* **Material for this task**:
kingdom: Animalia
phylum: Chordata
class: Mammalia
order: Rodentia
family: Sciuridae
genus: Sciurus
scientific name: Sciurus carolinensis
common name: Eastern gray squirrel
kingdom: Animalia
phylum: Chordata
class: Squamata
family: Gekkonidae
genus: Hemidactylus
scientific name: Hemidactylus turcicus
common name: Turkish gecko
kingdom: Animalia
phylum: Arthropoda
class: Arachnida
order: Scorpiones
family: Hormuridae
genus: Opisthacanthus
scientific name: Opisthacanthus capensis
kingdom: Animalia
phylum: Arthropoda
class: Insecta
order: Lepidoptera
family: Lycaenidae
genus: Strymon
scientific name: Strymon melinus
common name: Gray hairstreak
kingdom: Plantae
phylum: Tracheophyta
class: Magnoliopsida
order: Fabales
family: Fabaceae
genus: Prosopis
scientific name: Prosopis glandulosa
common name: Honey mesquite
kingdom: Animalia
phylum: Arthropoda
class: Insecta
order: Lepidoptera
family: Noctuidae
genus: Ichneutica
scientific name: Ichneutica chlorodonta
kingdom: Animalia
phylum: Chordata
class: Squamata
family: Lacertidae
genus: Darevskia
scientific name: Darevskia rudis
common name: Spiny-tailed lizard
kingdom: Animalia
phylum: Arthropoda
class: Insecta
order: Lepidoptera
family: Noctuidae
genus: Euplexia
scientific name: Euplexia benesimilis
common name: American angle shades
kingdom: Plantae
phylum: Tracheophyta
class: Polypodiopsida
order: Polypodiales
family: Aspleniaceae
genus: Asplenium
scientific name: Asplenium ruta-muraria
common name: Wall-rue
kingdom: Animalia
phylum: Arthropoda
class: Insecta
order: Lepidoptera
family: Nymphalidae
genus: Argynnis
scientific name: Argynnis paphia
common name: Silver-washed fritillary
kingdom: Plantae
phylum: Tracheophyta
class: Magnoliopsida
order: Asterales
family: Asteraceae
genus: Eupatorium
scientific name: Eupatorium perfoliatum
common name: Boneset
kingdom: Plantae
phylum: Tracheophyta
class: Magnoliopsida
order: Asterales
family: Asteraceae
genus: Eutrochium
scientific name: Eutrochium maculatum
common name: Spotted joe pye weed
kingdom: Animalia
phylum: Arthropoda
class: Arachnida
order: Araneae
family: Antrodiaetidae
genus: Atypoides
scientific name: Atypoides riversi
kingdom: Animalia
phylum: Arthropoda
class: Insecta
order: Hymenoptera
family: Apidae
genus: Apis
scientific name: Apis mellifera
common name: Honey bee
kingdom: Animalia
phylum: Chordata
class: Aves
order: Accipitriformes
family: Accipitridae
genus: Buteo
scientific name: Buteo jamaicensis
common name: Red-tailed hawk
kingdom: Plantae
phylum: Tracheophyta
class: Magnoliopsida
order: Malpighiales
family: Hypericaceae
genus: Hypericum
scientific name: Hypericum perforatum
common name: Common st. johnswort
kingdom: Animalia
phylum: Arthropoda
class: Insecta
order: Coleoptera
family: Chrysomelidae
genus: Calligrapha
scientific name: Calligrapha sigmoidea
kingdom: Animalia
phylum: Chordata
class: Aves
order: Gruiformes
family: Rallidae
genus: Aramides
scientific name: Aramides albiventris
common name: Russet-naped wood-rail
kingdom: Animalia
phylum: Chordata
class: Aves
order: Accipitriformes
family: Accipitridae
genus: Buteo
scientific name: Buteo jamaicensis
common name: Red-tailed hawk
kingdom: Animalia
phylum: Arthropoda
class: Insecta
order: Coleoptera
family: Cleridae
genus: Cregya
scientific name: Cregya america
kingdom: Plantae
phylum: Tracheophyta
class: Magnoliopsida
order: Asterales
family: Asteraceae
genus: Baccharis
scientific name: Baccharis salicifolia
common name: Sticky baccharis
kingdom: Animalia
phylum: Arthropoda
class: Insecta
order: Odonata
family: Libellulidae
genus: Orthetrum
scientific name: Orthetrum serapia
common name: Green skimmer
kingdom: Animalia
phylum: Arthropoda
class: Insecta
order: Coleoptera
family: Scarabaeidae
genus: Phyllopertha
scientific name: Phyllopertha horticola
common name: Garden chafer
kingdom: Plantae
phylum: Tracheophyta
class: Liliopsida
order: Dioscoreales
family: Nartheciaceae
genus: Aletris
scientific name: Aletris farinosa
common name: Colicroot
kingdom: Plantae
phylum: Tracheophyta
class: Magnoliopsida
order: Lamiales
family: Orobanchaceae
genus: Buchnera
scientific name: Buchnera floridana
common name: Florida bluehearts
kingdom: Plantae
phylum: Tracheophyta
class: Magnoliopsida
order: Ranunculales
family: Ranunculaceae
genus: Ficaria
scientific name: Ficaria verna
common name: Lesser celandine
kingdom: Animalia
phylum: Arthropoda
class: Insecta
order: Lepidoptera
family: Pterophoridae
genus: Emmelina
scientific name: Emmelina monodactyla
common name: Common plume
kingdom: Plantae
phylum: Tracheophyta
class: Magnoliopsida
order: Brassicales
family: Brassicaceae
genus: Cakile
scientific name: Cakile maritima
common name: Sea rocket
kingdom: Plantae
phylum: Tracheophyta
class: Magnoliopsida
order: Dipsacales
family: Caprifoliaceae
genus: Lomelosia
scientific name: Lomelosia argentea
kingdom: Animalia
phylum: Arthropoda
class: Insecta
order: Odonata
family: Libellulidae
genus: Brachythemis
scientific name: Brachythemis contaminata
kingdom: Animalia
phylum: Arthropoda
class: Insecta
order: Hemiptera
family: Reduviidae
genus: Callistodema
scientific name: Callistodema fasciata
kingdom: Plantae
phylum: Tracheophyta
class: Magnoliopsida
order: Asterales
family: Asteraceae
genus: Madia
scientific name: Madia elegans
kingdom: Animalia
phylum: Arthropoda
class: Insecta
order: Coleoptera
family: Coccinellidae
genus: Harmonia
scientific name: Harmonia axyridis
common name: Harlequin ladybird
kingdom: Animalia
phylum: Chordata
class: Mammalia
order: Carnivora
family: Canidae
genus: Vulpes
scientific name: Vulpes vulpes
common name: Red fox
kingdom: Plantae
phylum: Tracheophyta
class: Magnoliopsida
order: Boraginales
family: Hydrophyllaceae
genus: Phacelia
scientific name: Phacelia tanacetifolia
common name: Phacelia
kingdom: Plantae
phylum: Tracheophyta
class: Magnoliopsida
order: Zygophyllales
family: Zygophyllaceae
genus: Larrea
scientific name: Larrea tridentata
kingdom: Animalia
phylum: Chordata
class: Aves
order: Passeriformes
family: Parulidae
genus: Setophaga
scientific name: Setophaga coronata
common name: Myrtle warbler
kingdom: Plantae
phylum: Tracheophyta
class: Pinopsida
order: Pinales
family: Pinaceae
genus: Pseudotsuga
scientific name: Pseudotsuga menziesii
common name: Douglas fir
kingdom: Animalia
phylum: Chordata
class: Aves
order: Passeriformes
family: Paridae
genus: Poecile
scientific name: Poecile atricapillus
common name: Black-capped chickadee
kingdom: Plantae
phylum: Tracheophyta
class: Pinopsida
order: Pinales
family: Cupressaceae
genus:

* **What to produce**: Copy all of the entries above line for line, without changing a single character.

* **Answer to this task**:
kingdom: Animalia
phylum: Chordata
class: Mammalia
order: Rodentia
family: Sciuridae
genus: Sciurus
scientific name: Sciurus carolinensis
common name: Eastern gray squirrel
kingdom: Animalia
phylum: Chordata
class: Squamata
family: Gekkonidae
genus: Hemidactylus
scientific name: Hemidactylus turcicus
common name: Turkish gecko
kingdom: Animalia
phylum: Arthropoda
class: Arachnida
order: Scorpiones
family: Hormuridae
genus: Opisthacanthus
scientific name: Opisthacanthus capensis
kingdom: Animalia
phylum: Arthropoda
class: Insecta
order: Lepidoptera
family: Lycaenidae
genus: Strymon
scientific name: Strymon melinus
common name: Gray hairstreak
kingdom: Plantae
phylum: Tracheophyta
class: Magnoliopsida
order: Fabales
family: Fabaceae
genus: Prosopis
scientific name: Prosopis glandulosa
common name: Honey mesquite
kingdom: Animalia
phylum: Arthropoda
class: Insecta
order: Lepidoptera
family: Noctuidae
genus: Ichneutica
scientific name: Ichneutica chlorodonta
kingdom: Animalia
phylum: Chordata
class: Squamata
family: Lacertidae
genus: Darevskia
scientific name: Darevskia rudis
common name: Spiny-tailed lizard
kingdom: Animalia
phylum: Arthropoda
class: Insecta
order: Lepidoptera
family: Noctuidae
genus: Euplexia
scientific name: Euplexia benesimilis
common name: American angle shades
kingdom: Plantae
phylum: Tracheophyta
class: Polypodiopsida
order: Polypodiales
family: Aspleniaceae
genus: Asplenium
scientific name: Asplenium ruta-muraria
common name: Wall-rue
kingdom: Animalia
phylum: Arthropoda
class: Insecta
order: Lepidoptera
family: Nymphalidae
genus: Argynnis
scientific name: Argynnis paphia
common name: Silver-washed fritillary
kingdom: Plantae
phylum: Tracheophyta
class: Magnoliopsida
order: Asterales
family: Asteraceae
genus: Eupatorium
scientific name: Eupatorium perfoliatum
common name: Boneset
kingdom: Plantae
phylum: Tracheophyta
class: Magnoliopsida
order: Asterales
family: Asteraceae
genus: Eutrochium
scientific name: Eutrochium maculatum
common name: Spotted joe pye weed
kingdom: Animalia
phylum: Arthropoda
class: Arachnida
order: Araneae
family: Antrodiaetidae
genus: Atypoides
scientific name: Atypoides riversi
kingdom: Animalia
phylum: Arthropoda
class: Insecta
order: Hymenoptera
family: Apidae
genus: Apis
scientific name: Apis mellifera
common name: Honey bee
kingdom: Animalia
phylum: Chordata
class: Aves
order: Accipitriformes
family: Accipitridae
genus: Buteo
scientific name: Buteo jamaicensis
common name: Red-tailed hawk
kingdom: Plantae
phylum: Tracheophyta
class: Magnoliopsida
order: Malpighiales
family: Hypericaceae
genus: Hypericum
scientific name: Hypericum perforatum
common name: Common st. johnswort
kingdom: Animalia
phylum: Arthropoda
class: Insecta
order: Coleoptera
family: Chrysomelidae
genus: Calligrapha
scientific name: Calligrapha sigmoidea
kingdom: Animalia
phylum: Chordata
class: Aves
order: Gruiformes
family: Rallidae
genus: Aramides
scientific name: Aramides albiventris
common name: Russet-naped wood-rail
kingdom: Animalia
phylum: Chordata
class: Aves
order: Accipitriformes
family: Accipitridae
genus: Buteo
scientific name: Buteo jamaicensis
common name: Red-tailed hawk
kingdom: Animalia
phylum: Arthropoda
class: Insecta
order: Coleoptera
family: Cleridae
genus: Cregya
scientific name: Cregya america
kingdom: Plantae
phylum: Tracheophyta
class: Magnoliopsida
order: Asterales
family: Asteraceae
genus: Baccharis
scientific name: Baccharis salicifolia
common name: Sticky baccharis
kingdom: Animalia
phylum: Arthropoda
class: Insecta
order: Odonata
family: Libellulidae
genus: Orthetrum
scientific name: Orthetrum serapia
common name: Green skimmer
kingdom: Animalia
phylum: Arthropoda
class: Insecta
order: Coleoptera
family: Scarabaeidae
genus: Phyllopertha
scientific name: Phyllopertha horticola
common name: Garden chafer
kingdom: Plantae
phylum: Tracheophyta
class: Liliopsida
order: Dioscoreales
family: Nartheciaceae
genus: Aletris
scientific name: Aletris farinosa
common name: Colicroot
kingdom: Plantae
phylum: Tracheophyta
class: Magnoliopsida
order: Lamiales
family: Orobanchaceae
genus: Buchnera
scientific name: Buchnera floridana
common name: Florida bluehearts
kingdom: Plantae
phylum: Tracheophyta
class: Magnoliopsida
order: Ranunculales
family: Ranunculaceae
genus: Ficaria
scientific name: Ficaria verna
common name: Lesser celandine
kingdom: Animalia
phylum: Arthropoda
class: Insecta
order: Lepidoptera
family: Pterophoridae
genus: Emmelina
scientific name: Emmelina monodactyla
common name: Common plume
kingdom: Plantae
phylum: Tracheophyta
class: Magnoliopsida
order: Brassicales
family: Brassicaceae
genus: Cakile
scientific name: Cakile maritima
common name: Sea rocket
kingdom: Plantae
phylum: Tracheophyta
class: Magnoliopsida
order: Dipsacales
family: Caprifoliaceae
genus: Lomelosia
scientific name: Lomelosia argentea
kingdom: Animalia
phylum: Arthropoda
class: Insecta
order: Odonata
family: Libellulidae
genus: Brachythemis
scientific name: Brachythemis contaminata
kingdom: Animalia
phylum: Arthropoda
class: Insecta
order: Hemiptera
family: Reduviidae
genus: Callistodema
scientific name: Callistodema fasciata
kingdom: Plantae
phylum: Tracheophyta
class: Magnoliopsida
order: Asterales
family: Asteraceae
genus: Madia
scientific name: Madia elegans
kingdom: Animalia
phylum: Arthropoda
class: Insecta
order: Coleoptera
family: Coccinellidae
genus: Harmonia
scientific name: Harmonia axyridis
common name: Harlequin ladybird
kingdom: Animalia
phylum: Chordata
class: Mammalia
order: Carnivora
family: Canidae
genus: Vulpes
scientific name: Vulpes vulpes
common name: Red fox
kingdom: Plantae
phylum: Tracheophyta
class: Magnoliopsida
order: Boraginales
family: Hydrophyllaceae
genus: Phacelia
scientific name: Phacelia tanacetifolia
common name: Phacelia
kingdom: Plantae
phylum: Tracheophyta
class: Magnoliopsida
order: Zygophyllales
family: Zygophyllaceae
genus: Larrea
scientific name: Larrea tridentata
kingdom: Animalia
phylum: Chordata
class: Aves
order: Passeriformes
family: Parulidae
genus: Setophaga
scientific name: Setophaga coronata
common name: Myrtle warbler
kingdom: Plantae
phylum: Tracheophyta
class: Pinopsida
order: Pinales
family: Pinaceae
genus: Pseudotsuga
scientific name: Pseudotsuga menziesii
common name: Douglas fir
kingdom: Animalia
phylum: Chordata
class: Aves
order: Passeriformes
family: Paridae
genus: Poecile
scientific name: Poecile atricapillus
common name: Black-capped chickadee
kingdom: Plantae
phylum: Tracheophyta
class: Pinopsida
order: Pinales
family: Cupressaceae
genus:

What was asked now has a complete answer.